2 Temmuz 2018 Pazartesi

OYNAYARAK ÖĞRENSİNLER

OYNAYARAK ÖĞRENSİNLER
Eğitim, doğduğumuz andan itibaren başlar. Eğitim süresince ailelerin çocuklarına doğru şartlarda, kaliteli bir eğitim verebilmesi ve ailenin okulun paralelinde ilerlemesi çocukların fiziksel zihinsel, duygusal ve sosyal açıdan gelişiminin sağlanması için çok önemlidir. Okul öncesi eğitim kurumları çocuğu hayata hazırlamada aileyi destekler; çünkü eğitim önce ailede başlar.
Okul öncesi döneminin en verimli bir şekilde tamamlanması için doğru kurumun seçilmesi çok önemlidir. Veli olarak bir anaokulundan beklentilerimizi doğru belirlemek ve bu beklentileri çocuklarımızın sınırının üstünde bir seviyeye taşımamak, bu süreçte kendi egolarımıza kapılıp çocuğu yanlış yönlendirip yıpratmamak ve okuldan soğutmamamız gerekir.
Anaokulu oyun oynama, oyunlarla öğrenme yeridir. Bir takım hırslara kapılıp çocuğumuzun kapasitesi üzerinde bir performans beklemek çocuğun gelecekte yaşayacağı sıkıntılara zemin hazırlamış olur.
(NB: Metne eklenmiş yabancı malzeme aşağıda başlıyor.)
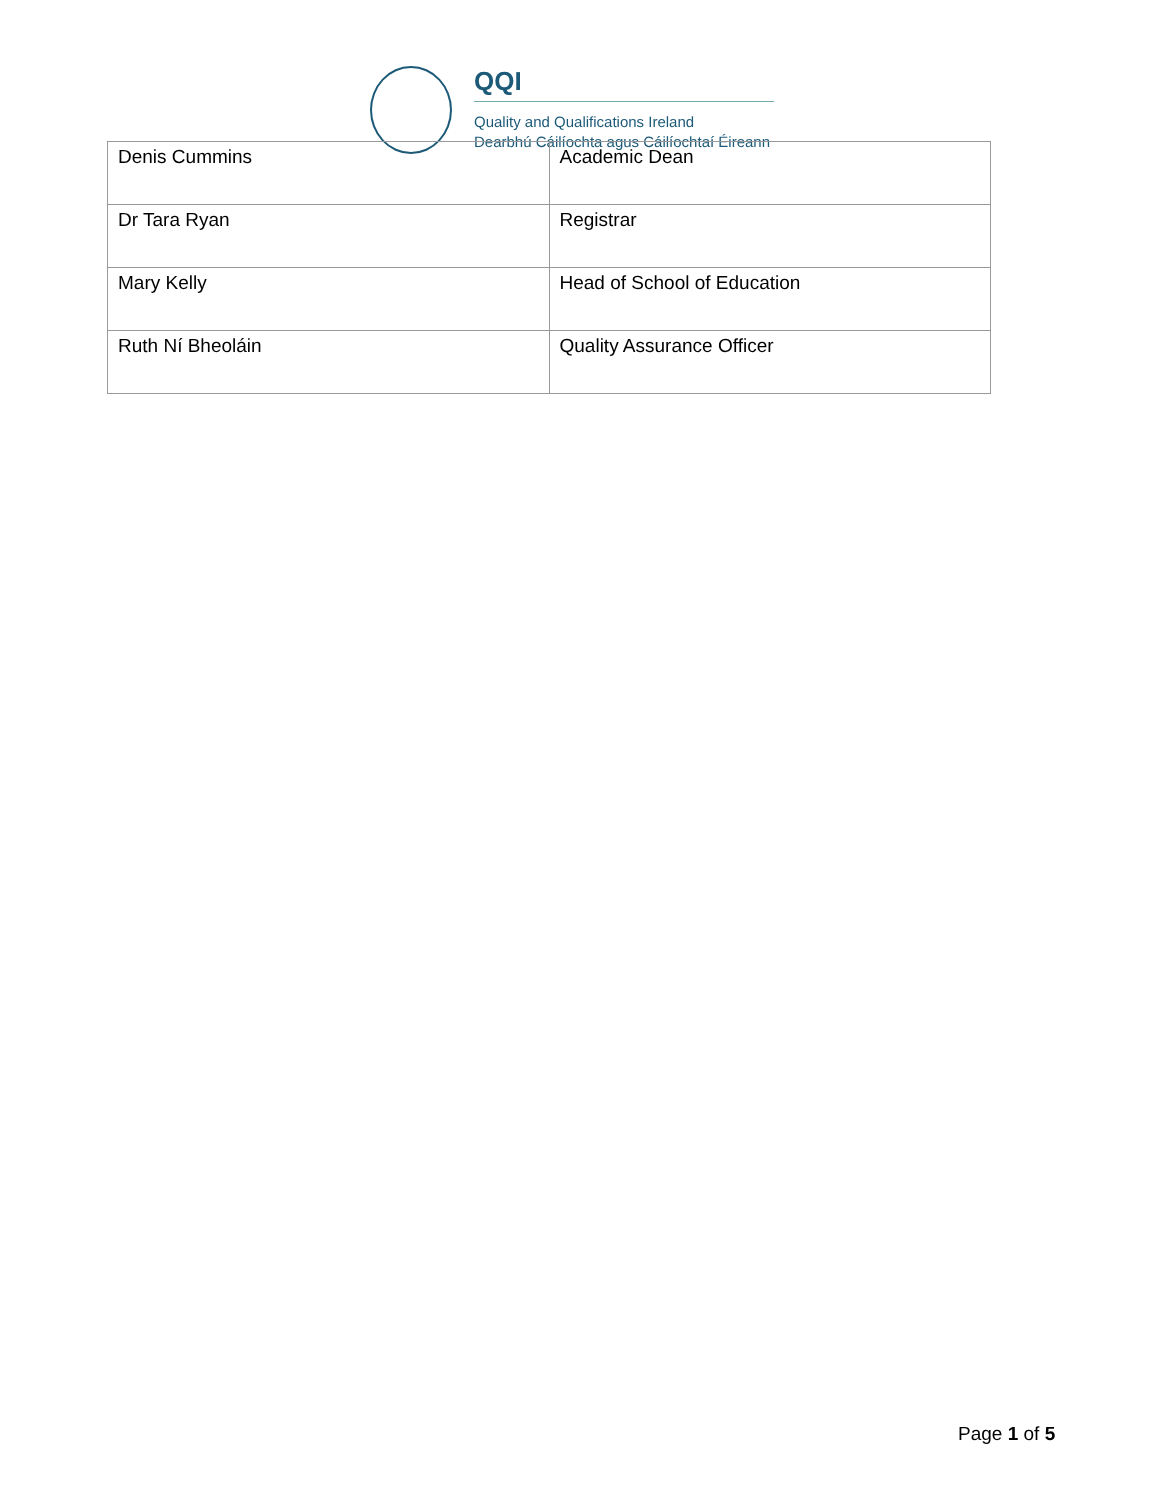QQI
Quality and Qualifications Ireland
Dearbhú Cáilíochta agus Cáilíochtaí Éireann
| Denis Cummins | Academic Dean |
| Dr Tara Ryan | Registrar |
| Mary Kelly | Head of School of Education |
| Ruth Ní Bheoláin | Quality Assurance Officer |
Page 1 of 5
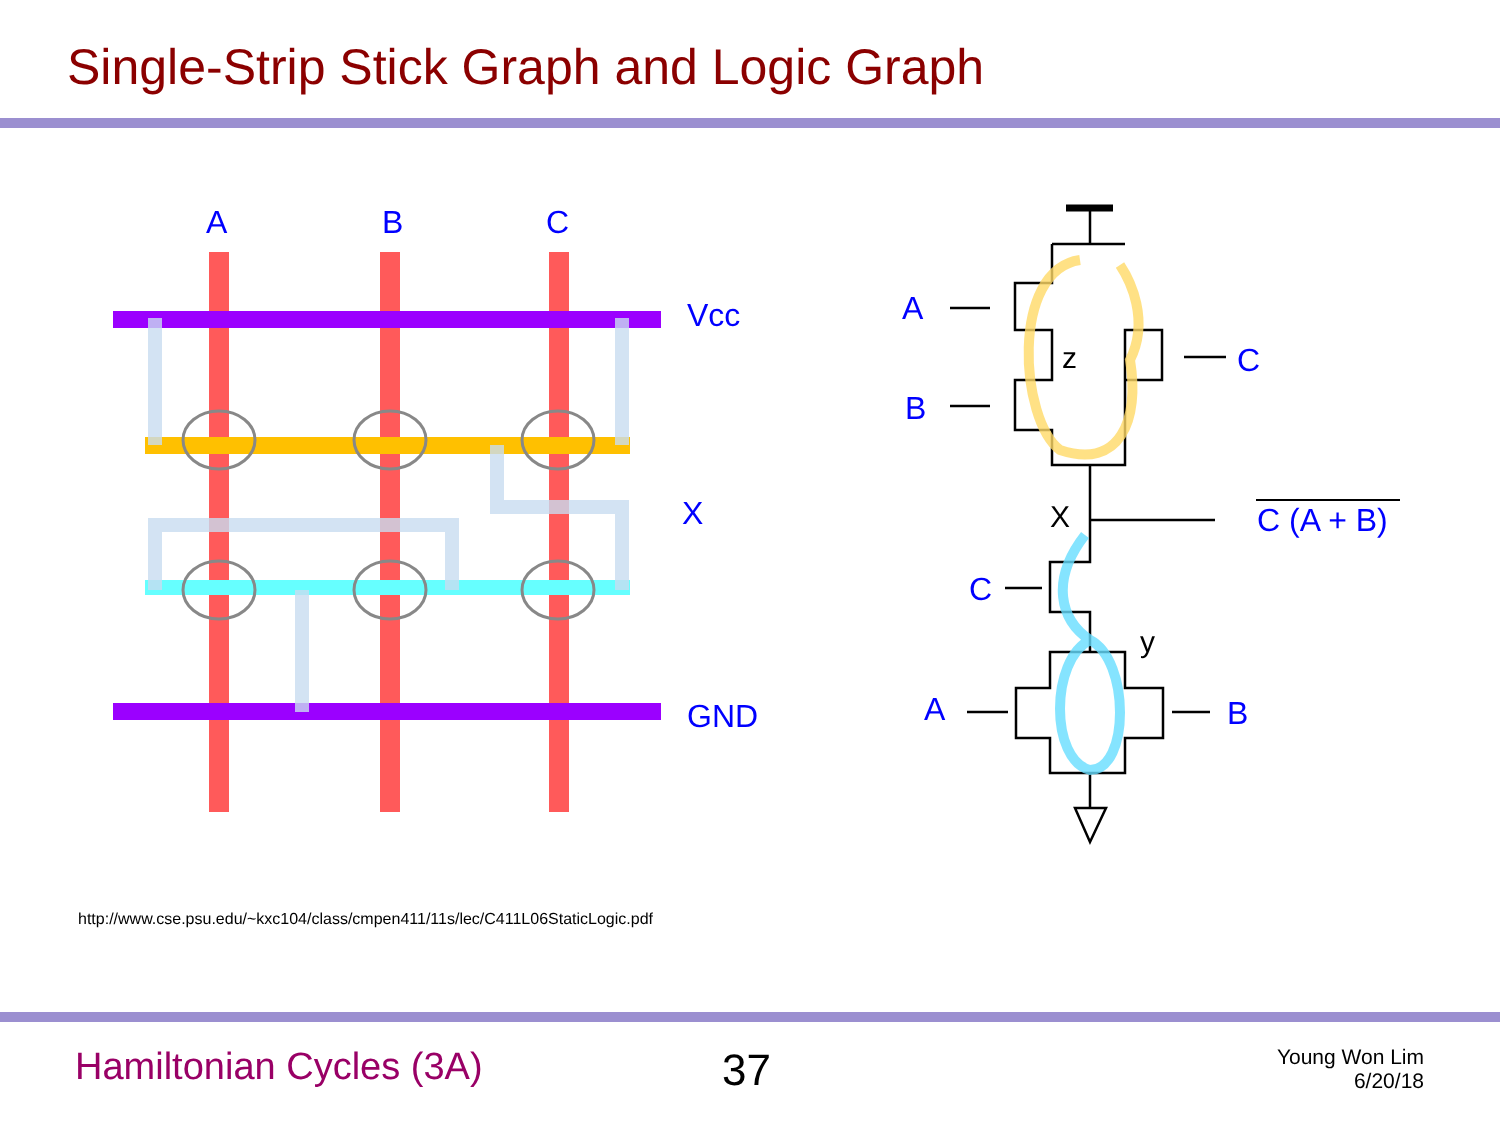Single-Strip Stick Graph and Logic Graph
A
B
C
Vcc
X
GND
A
B
C
C (A + B)
C
A
B
z
X
y
http://www.cse.psu.edu/~kxc104/class/cmpen411/11s/lec/C411L06StaticLogic.pdf
Hamiltonian Cycles (3A) 37
Young Won Lim
6/20/18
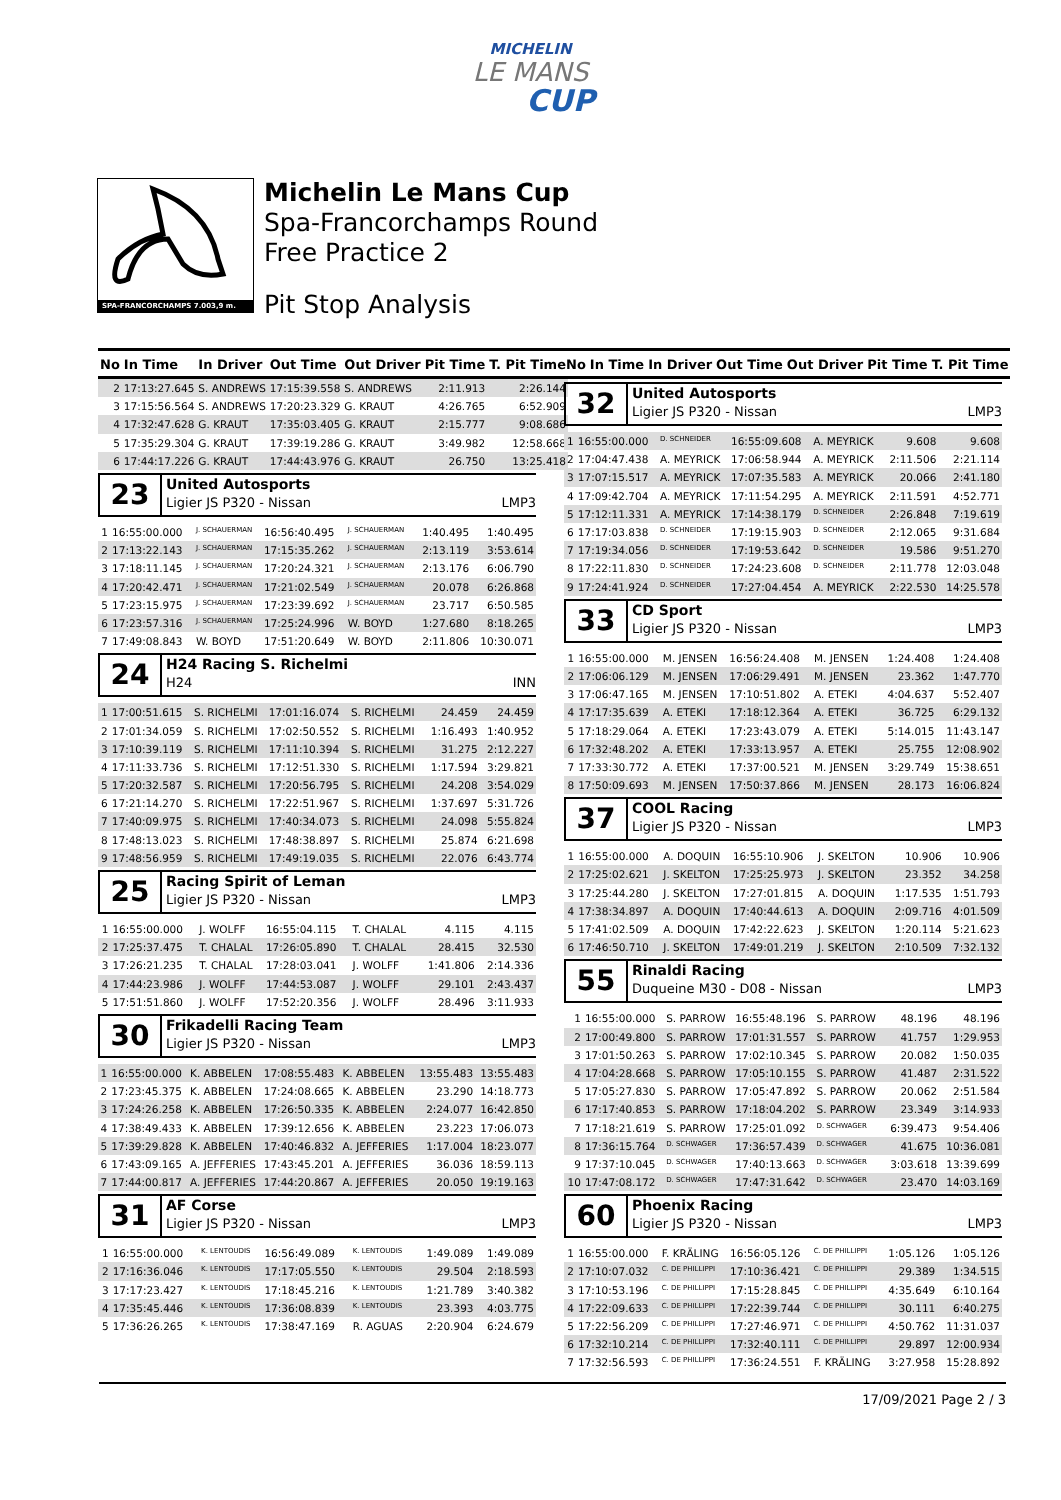MICHELIN
LE MANS
CUP
SPA-FRANCORCHAMPS 7.003,9 m.
Michelin Le Mans Cup
Spa-Francorchamps Round
Free Practice 2
Pit Stop Analysis
| No | In Time | In Driver | Out Time | Out Driver | Pit Time | T. Pit Time |
| --- | --- | --- | --- | --- | --- | --- |
| 2 | 17:13:27.645 | S. ANDREWS | 17:15:39.558 | S. ANDREWS | 2:11.913 | 2:26.144 |
| 3 | 17:15:56.564 | S. ANDREWS | 17:20:23.329 | G. KRAUT | 4:26.765 | 6:52.909 |
| 4 | 17:32:47.628 | G. KRAUT | 17:35:03.405 | G. KRAUT | 2:15.777 | 9:08.686 |
| 5 | 17:35:29.304 | G. KRAUT | 17:39:19.286 | G. KRAUT | 3:49.982 | 12:58.668 |
| 6 | 17:44:17.226 | G. KRAUT | 17:44:43.976 | G. KRAUT | 26.750 | 13:25.418 |
23
United Autosports
Ligier JS P320 - Nissan LMP3
| 1 | 16:55:00.000 | J. SCHAUERMAN | 16:56:40.495 | J. SCHAUERMAN | 1:40.495 | 1:40.495 |
| 2 | 17:13:22.143 | J. SCHAUERMAN | 17:15:35.262 | J. SCHAUERMAN | 2:13.119 | 3:53.614 |
| 3 | 17:18:11.145 | J. SCHAUERMAN | 17:20:24.321 | J. SCHAUERMAN | 2:13.176 | 6:06.790 |
| 4 | 17:20:42.471 | J. SCHAUERMAN | 17:21:02.549 | J. SCHAUERMAN | 20.078 | 6:26.868 |
| 5 | 17:23:15.975 | J. SCHAUERMAN | 17:23:39.692 | J. SCHAUERMAN | 23.717 | 6:50.585 |
| 6 | 17:23:57.316 | J. SCHAUERMAN | 17:25:24.996 | W. BOYD | 1:27.680 | 8:18.265 |
| 7 | 17:49:08.843 | W. BOYD | 17:51:20.649 | W. BOYD | 2:11.806 | 10:30.071 |
24
H24 Racing S. Richelmi
H24 INN
| 1 | 17:00:51.615 | S. RICHELMI | 17:01:16.074 | S. RICHELMI | 24.459 | 24.459 |
| 2 | 17:01:34.059 | S. RICHELMI | 17:02:50.552 | S. RICHELMI | 1:16.493 | 1:40.952 |
| 3 | 17:10:39.119 | S. RICHELMI | 17:11:10.394 | S. RICHELMI | 31.275 | 2:12.227 |
| 4 | 17:11:33.736 | S. RICHELMI | 17:12:51.330 | S. RICHELMI | 1:17.594 | 3:29.821 |
| 5 | 17:20:32.587 | S. RICHELMI | 17:20:56.795 | S. RICHELMI | 24.208 | 3:54.029 |
| 6 | 17:21:14.270 | S. RICHELMI | 17:22:51.967 | S. RICHELMI | 1:37.697 | 5:31.726 |
| 7 | 17:40:09.975 | S. RICHELMI | 17:40:34.073 | S. RICHELMI | 24.098 | 5:55.824 |
| 8 | 17:48:13.023 | S. RICHELMI | 17:48:38.897 | S. RICHELMI | 25.874 | 6:21.698 |
| 9 | 17:48:56.959 | S. RICHELMI | 17:49:19.035 | S. RICHELMI | 22.076 | 6:43.774 |
25
Racing Spirit of Leman
Ligier JS P320 - Nissan LMP3
| 1 | 16:55:00.000 | J. WOLFF | 16:55:04.115 | T. CHALAL | 4.115 | 4.115 |
| 2 | 17:25:37.475 | T. CHALAL | 17:26:05.890 | T. CHALAL | 28.415 | 32.530 |
| 3 | 17:26:21.235 | T. CHALAL | 17:28:03.041 | J. WOLFF | 1:41.806 | 2:14.336 |
| 4 | 17:44:23.986 | J. WOLFF | 17:44:53.087 | J. WOLFF | 29.101 | 2:43.437 |
| 5 | 17:51:51.860 | J. WOLFF | 17:52:20.356 | J. WOLFF | 28.496 | 3:11.933 |
30
Frikadelli Racing Team
Ligier JS P320 - Nissan LMP3
| 1 | 16:55:00.000 | K. ABBELEN | 17:08:55.483 | K. ABBELEN | 13:55.483 | 13:55.483 |
| 2 | 17:23:45.375 | K. ABBELEN | 17:24:08.665 | K. ABBELEN | 23.290 | 14:18.773 |
| 3 | 17:24:26.258 | K. ABBELEN | 17:26:50.335 | K. ABBELEN | 2:24.077 | 16:42.850 |
| 4 | 17:38:49.433 | K. ABBELEN | 17:39:12.656 | K. ABBELEN | 23.223 | 17:06.073 |
| 5 | 17:39:29.828 | K. ABBELEN | 17:40:46.832 | A. JEFFERIES | 1:17.004 | 18:23.077 |
| 6 | 17:43:09.165 | A. JEFFERIES | 17:43:45.201 | A. JEFFERIES | 36.036 | 18:59.113 |
| 7 | 17:44:00.817 | A. JEFFERIES | 17:44:20.867 | A. JEFFERIES | 20.050 | 19:19.163 |
31
AF Corse
Ligier JS P320 - Nissan LMP3
| 1 | 16:55:00.000 | K. LENTOUDIS | 16:56:49.089 | K. LENTOUDIS | 1:49.089 | 1:49.089 |
| 2 | 17:16:36.046 | K. LENTOUDIS | 17:17:05.550 | K. LENTOUDIS | 29.504 | 2:18.593 |
| 3 | 17:17:23.427 | K. LENTOUDIS | 17:18:45.216 | K. LENTOUDIS | 1:21.789 | 3:40.382 |
| 4 | 17:35:45.446 | K. LENTOUDIS | 17:36:08.839 | K. LENTOUDIS | 23.393 | 4:03.775 |
| 5 | 17:36:26.265 | K. LENTOUDIS | 17:38:47.169 | R. AGUAS | 2:20.904 | 6:24.679 |
| No | In Time | In Driver | Out Time | Out Driver | Pit Time | T. Pit Time |
| --- | --- | --- | --- | --- | --- | --- |
32
United Autosports
Ligier JS P320 - Nissan LMP3
| 1 | 16:55:00.000 | D. SCHNEIDER | 16:55:09.608 | A. MEYRICK | 9.608 | 9.608 |
| 2 | 17:04:47.438 | A. MEYRICK | 17:06:58.944 | A. MEYRICK | 2:11.506 | 2:21.114 |
| 3 | 17:07:15.517 | A. MEYRICK | 17:07:35.583 | A. MEYRICK | 20.066 | 2:41.180 |
| 4 | 17:09:42.704 | A. MEYRICK | 17:11:54.295 | A. MEYRICK | 2:11.591 | 4:52.771 |
| 5 | 17:12:11.331 | A. MEYRICK | 17:14:38.179 | D. SCHNEIDER | 2:26.848 | 7:19.619 |
| 6 | 17:17:03.838 | D. SCHNEIDER | 17:19:15.903 | D. SCHNEIDER | 2:12.065 | 9:31.684 |
| 7 | 17:19:34.056 | D. SCHNEIDER | 17:19:53.642 | D. SCHNEIDER | 19.586 | 9:51.270 |
| 8 | 17:22:11.830 | D. SCHNEIDER | 17:24:23.608 | D. SCHNEIDER | 2:11.778 | 12:03.048 |
| 9 | 17:24:41.924 | D. SCHNEIDER | 17:27:04.454 | A. MEYRICK | 2:22.530 | 14:25.578 |
33
CD Sport
Ligier JS P320 - Nissan LMP3
| 1 | 16:55:00.000 | M. JENSEN | 16:56:24.408 | M. JENSEN | 1:24.408 | 1:24.408 |
| 2 | 17:06:06.129 | M. JENSEN | 17:06:29.491 | M. JENSEN | 23.362 | 1:47.770 |
| 3 | 17:06:47.165 | M. JENSEN | 17:10:51.802 | A. ETEKI | 4:04.637 | 5:52.407 |
| 4 | 17:17:35.639 | A. ETEKI | 17:18:12.364 | A. ETEKI | 36.725 | 6:29.132 |
| 5 | 17:18:29.064 | A. ETEKI | 17:23:43.079 | A. ETEKI | 5:14.015 | 11:43.147 |
| 6 | 17:32:48.202 | A. ETEKI | 17:33:13.957 | A. ETEKI | 25.755 | 12:08.902 |
| 7 | 17:33:30.772 | A. ETEKI | 17:37:00.521 | M. JENSEN | 3:29.749 | 15:38.651 |
| 8 | 17:50:09.693 | M. JENSEN | 17:50:37.866 | M. JENSEN | 28.173 | 16:06.824 |
37
COOL Racing
Ligier JS P320 - Nissan LMP3
| 1 | 16:55:00.000 | A. DOQUIN | 16:55:10.906 | J. SKELTON | 10.906 | 10.906 |
| 2 | 17:25:02.621 | J. SKELTON | 17:25:25.973 | J. SKELTON | 23.352 | 34.258 |
| 3 | 17:25:44.280 | J. SKELTON | 17:27:01.815 | A. DOQUIN | 1:17.535 | 1:51.793 |
| 4 | 17:38:34.897 | A. DOQUIN | 17:40:44.613 | A. DOQUIN | 2:09.716 | 4:01.509 |
| 5 | 17:41:02.509 | A. DOQUIN | 17:42:22.623 | J. SKELTON | 1:20.114 | 5:21.623 |
| 6 | 17:46:50.710 | J. SKELTON | 17:49:01.219 | J. SKELTON | 2:10.509 | 7:32.132 |
55
Rinaldi Racing
Duqueine M30 - D08 - Nissan LMP3
| 1 | 16:55:00.000 | S. PARROW | 16:55:48.196 | S. PARROW | 48.196 | 48.196 |
| 2 | 17:00:49.800 | S. PARROW | 17:01:31.557 | S. PARROW | 41.757 | 1:29.953 |
| 3 | 17:01:50.263 | S. PARROW | 17:02:10.345 | S. PARROW | 20.082 | 1:50.035 |
| 4 | 17:04:28.668 | S. PARROW | 17:05:10.155 | S. PARROW | 41.487 | 2:31.522 |
| 5 | 17:05:27.830 | S. PARROW | 17:05:47.892 | S. PARROW | 20.062 | 2:51.584 |
| 6 | 17:17:40.853 | S. PARROW | 17:18:04.202 | S. PARROW | 23.349 | 3:14.933 |
| 7 | 17:18:21.619 | S. PARROW | 17:25:01.092 | D. SCHWAGER | 6:39.473 | 9:54.406 |
| 8 | 17:36:15.764 | D. SCHWAGER | 17:36:57.439 | D. SCHWAGER | 41.675 | 10:36.081 |
| 9 | 17:37:10.045 | D. SCHWAGER | 17:40:13.663 | D. SCHWAGER | 3:03.618 | 13:39.699 |
| 10 | 17:47:08.172 | D. SCHWAGER | 17:47:31.642 | D. SCHWAGER | 23.470 | 14:03.169 |
60
Phoenix Racing
Ligier JS P320 - Nissan LMP3
| 1 | 16:55:00.000 | F. KRÄLING | 16:56:05.126 | C. DE PHILLIPPI | 1:05.126 | 1:05.126 |
| 2 | 17:10:07.032 | C. DE PHILLIPPI | 17:10:36.421 | C. DE PHILLIPPI | 29.389 | 1:34.515 |
| 3 | 17:10:53.196 | C. DE PHILLIPPI | 17:15:28.845 | C. DE PHILLIPPI | 4:35.649 | 6:10.164 |
| 4 | 17:22:09.633 | C. DE PHILLIPPI | 17:22:39.744 | C. DE PHILLIPPI | 30.111 | 6:40.275 |
| 5 | 17:22:56.209 | C. DE PHILLIPPI | 17:27:46.971 | C. DE PHILLIPPI | 4:50.762 | 11:31.037 |
| 6 | 17:32:10.214 | C. DE PHILLIPPI | 17:32:40.111 | C. DE PHILLIPPI | 29.897 | 12:00.934 |
| 7 | 17:32:56.593 | C. DE PHILLIPPI | 17:36:24.551 | F. KRÄLING | 3:27.958 | 15:28.892 |
17/09/2021 Page 2 / 3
Öğretmenler çocukları oyun esnasında gözlemleyip değerlendirir ve onları daha iyi tanıma şansına sahip olurlar. Öğrenmenin en iyi gerçekleştiği alan oyundur.
Çocuklar oyun oynarken kendi rollerine bürünüp oyunun akışına kapılır giderler. Sahip oldukları karakterler onların tüm dünyası olur. Oyun sürecinde zaman zaman yemek yemeyi, tuvalete gitmeyi dahi unutabilirler. Okul öncesi dönemde çocuklar yönlendirilmekten ya da talimatlardan pek hoşlanmazlar. Kazanımlar oyunla verilmeye çalışıldığında öğrenme daha sağlıklı gerçekleşir ve çocuk oyunlarında kendini bulur. Anne babalar çocuklarını anaokuluna verirken çocukların oyun sürecinde olduklarını unutup kurumun eğitim öğretimini sorgulamaya başlar.
Üç yaşını doldurmayan çocuklarının tuvalet eğitimi olmadığını ağzında emzik, elinde biberonla dolaştığını unutup İngilizceyi neden konuşamadığını sorgulayan ve öğretmenlerin nazikçe yaptığı açıklamadan da tatmin olmayan annelerimizin sayısı oldukça fazladır. Anaokulları okuma-yazma öğrenme, matematik problemleri çözme, üç beş kelimeyle yabancı dil öğrenme yeri değildir.
Bazı kurumlar okul öncesi dönemde çocuklara okuma-yazma öğretmeye çalışıyor. İşin daha da üzücü yanı veliler bu işi en iyi yapan okulu piyasanın en iyi anaokulu diye düşünmeye başlıyor ve çevrelerine “çocuğum 4 yaşında okumayı söktü” diye çocuğunu gururla anlatıyorlar. Çocuğunun 1. Sınıfa başladığında yaşayacağı sıkıntıları ya düşünemiyorlar ya da göz ardı ediyorlar.
Oysaki 1. sınıfa başlayan öğrenci zaten sorunsuz şekilde okuma-yazmayı öğrenecek, ciddi bir sorun yaşamayacaktır. Çocuğun erken okuma-yazma öğrenmesi gurur duyulacak bir durum değil tam tersi sonraki yaşamında çocuğun yaşayacağı sıkıntıların belirtisidir. İlkokula başlama sürecinde doyuma ulaştıkları içi aktarılan bilgiler onlara yetmeyecek, dinlemeyi gereksiz bulacaklardır. Bu durumda ya kendi iç dünyalarına çekilecek ya da arkadaşlarının dikkatini dağıtacak davranışlar sergileyerek ciddi boyutta uyum problemi yaşayacaktır.
Okul öncesi dönemde çocuklarınızdan eğitim konusunda üstün performans bekleyeceğinize çocuklarınızla oyun oynayın, oyunlarla öğrenmesini sağlayın. Oyunla öğrenmesini gerçekleştirirseniz çocuğunuzun özgüveni, kendini ifade edebilme becerileri gelişir, zihin gücü artar, dil gelişimi ilerler kelime dağarcığı yaratıcılığı artar, neden-sonuç ilişkisi kurup gözlem yapmayı öğrenir, olaylara çözüm odaklı yaklaşır, paylaşmanın önemini anlar ve en önemlisi iç dünyasında pozitif, huzurlu ve mutlu olur. Bırakın çocuğunuz doyasıya oyun oynasın…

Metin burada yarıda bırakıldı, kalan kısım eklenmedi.